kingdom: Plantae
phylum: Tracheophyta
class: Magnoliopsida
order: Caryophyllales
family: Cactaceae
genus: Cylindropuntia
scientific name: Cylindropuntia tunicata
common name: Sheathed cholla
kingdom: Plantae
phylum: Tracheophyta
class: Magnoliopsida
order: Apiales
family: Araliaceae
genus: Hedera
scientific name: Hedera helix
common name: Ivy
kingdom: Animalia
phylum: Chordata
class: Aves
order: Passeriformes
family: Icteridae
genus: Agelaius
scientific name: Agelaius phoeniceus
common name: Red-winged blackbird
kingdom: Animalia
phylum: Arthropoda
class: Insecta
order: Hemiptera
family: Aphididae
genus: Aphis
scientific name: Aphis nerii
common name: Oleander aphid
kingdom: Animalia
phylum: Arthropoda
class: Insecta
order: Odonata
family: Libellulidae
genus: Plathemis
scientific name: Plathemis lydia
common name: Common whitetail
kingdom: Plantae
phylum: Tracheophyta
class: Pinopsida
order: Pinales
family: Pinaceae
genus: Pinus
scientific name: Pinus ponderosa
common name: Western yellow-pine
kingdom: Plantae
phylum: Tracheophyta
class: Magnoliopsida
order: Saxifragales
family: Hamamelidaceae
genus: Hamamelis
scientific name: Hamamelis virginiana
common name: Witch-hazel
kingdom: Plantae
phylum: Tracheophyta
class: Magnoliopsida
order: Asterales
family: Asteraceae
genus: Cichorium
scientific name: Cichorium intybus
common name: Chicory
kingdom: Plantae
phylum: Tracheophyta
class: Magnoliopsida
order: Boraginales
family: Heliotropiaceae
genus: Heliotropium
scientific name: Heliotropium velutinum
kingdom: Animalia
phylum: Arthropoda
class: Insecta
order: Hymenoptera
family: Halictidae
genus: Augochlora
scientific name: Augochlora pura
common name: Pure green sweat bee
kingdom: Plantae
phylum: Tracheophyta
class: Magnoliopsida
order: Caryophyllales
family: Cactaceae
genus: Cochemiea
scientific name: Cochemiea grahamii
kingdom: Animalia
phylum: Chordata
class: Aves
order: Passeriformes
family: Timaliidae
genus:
+ + + + + + +
Please give the lines starting at the one containing "genus: Hamamelis" and ending at the end of the records as a JSON list of strings, with one string per line and blank lines left out.

[
  "genus: Hamamelis",
  "scientific name: Hamamelis virginiana",
  "common name: Witch-hazel",
  "kingdom: Plantae",
  "phylum: Tracheophyta",
  "class: Magnoliopsida",
  "order: Asterales",
  "family: Asteraceae",
  "genus: Cichorium",
  "scientific name: Cichorium intybus",
  "common name: Chicory",
  "kingdom: Plantae",
  "phylum: Tracheophyta",
  "class: Magnoliopsida",
  "order: Boraginales",
  "family: Heliotropiaceae",
  "genus: Heliotropium",
  "scientific name: Heliotropium velutinum",
  "kingdom: Animalia",
  "phylum: Arthropoda",
  "class: Insecta",
  "order: Hymenoptera",
  "family: Halictidae",
  "genus: Augochlora",
  "scientific name: Augochlora pura",
  "common name: Pure green sweat bee",
  "kingdom: Plantae",
  "phylum: Tracheophyta",
  "class: Magnoliopsida",
  "order: Caryophyllales",
  "family: Cactaceae",
  "genus: Cochemiea",
  "scientific name: Cochemiea grahamii",
  "kingdom: Animalia",
  "phylum: Chordata",
  "class: Aves",
  "order: Passeriformes",
  "family: Timaliidae",
  "genus:"
]